ЦЕЛЬ ЗАДАНИЯ
Продолжите рассуждение о том, как книга живет у читателей разных эпох, начав сразу после его последнего предложения.

ПРЕДЛОЖЕННЫЙ ОТРЫВОК
────

Автор никогда не может предвидеть, что вычитают из его книги, каждый писатель получает письма и признания читателей, и они ошеломляют его неожиданными претензиями и упреками. Самый скромный читатель не удержится, чтобы не вписать собственной души в текст чужой. Точно так же обстоит дело и с критиками, хотя они не любят в этом признаваться. Искреннее остальных были критики-импрессионисты, король которых Анатоль Франс называл свои критические статьи «приключениями собственной души в мире книг»! Исследователям литературы надо бы отказаться от заблуждения, будто они способны на безупречно объективный анализ литературного произведения и не вносят в него ничего личного. В каждую последующую эпоху книга, если ей удается выплыть за пределы своего времени, живет иной жизнью, иногда совершенно фантастической, и никто из первых читателей ее бы не узнал. Самому добросовестному исследователю не удастся восстановить то впечатление, какое данная книга производила на своих современников, не только дальних веков, но и более близких нам.

Безотносительно к ее дальнейшей судьбе книга прежде всего есть продукт своего времени: она для этой эпохи написана, связана с ней тысячами нитей, и она, эта эпоха, чаще всего предрешает ее дальнейшую судьбу. Неизвестные слушатели, первые услышавшие незабываемые слова: «Menin aeide, thea...» — «Гнев, о богиня, воспой...», своим восторгом обеспечили Гомеру бессмертие, а полтора века спустя для их потомков правитель Афин Пизистрат уже принимал меры для сохранения верного текста «Илиады».

Только современность способна почувствовать наравне с главной мелодией произведения и те побочные тоны, выявление которых будет доводить до отчаяния будущих комментаторов. Но тщетно прислушиваться к умолкшему эху. Слова, бесцветные для потомков, в атмосфере своего времени пламенели, как метеоры. Особенно ясно это видно в произведениях, насыщенных актуальными проблемами своего времени, например в комедиях Аристофана. Сегодня мы вступаем в мир его комедий, как запоздавшие гости, которые из богатой феерии застали еще две-три сцены, и по их прелести можно ощутить, насколько многоцветно и ослепительно было целое, и больше нет ничего, кроме неубранных декораций и горсти ракет, уцелевших от фейерверка. К счастью, Аристофан был не только драматургом, но и проникновенным лириком, и если сегодня он не может рассмешить нас, как смешил своих сограждан, то может еще нас глубоко взволновать.

────

ФРАГМЕНТЫ ЗАПИСЕЙ
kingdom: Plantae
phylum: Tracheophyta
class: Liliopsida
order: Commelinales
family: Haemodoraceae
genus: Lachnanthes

────

ОТВЕТ НА ЗАДАНИЕ
У книг, мимо которых современники прошли равнодушно, жизнь испорчена, даже самое горячее признание потомков не вернет утраченных мгновений их весны. В анналах литературы имеется длинный перечень авторов, не признанных и забытых своим временем, как Словацкий и Норвид. Позднейшие триумфы не возместили вреда, причиненного их творчеству в ту пору, когда оно было свежим и горячим от пламени их эпохи. Нераспознанная и отвергнутая красота — это заглохший родник. Норвид, восставший из гроба полвека спустя, обернутый комментариями. как воскресший Лазарь саваном на старых иконах, уже не мог в развитии польской поэзии и польской мысли свершить то, что ему удалось бы сделать своими диссонансами в эпоху бронзового стиха Мицкевича и весело звенящей поэзии Залеского.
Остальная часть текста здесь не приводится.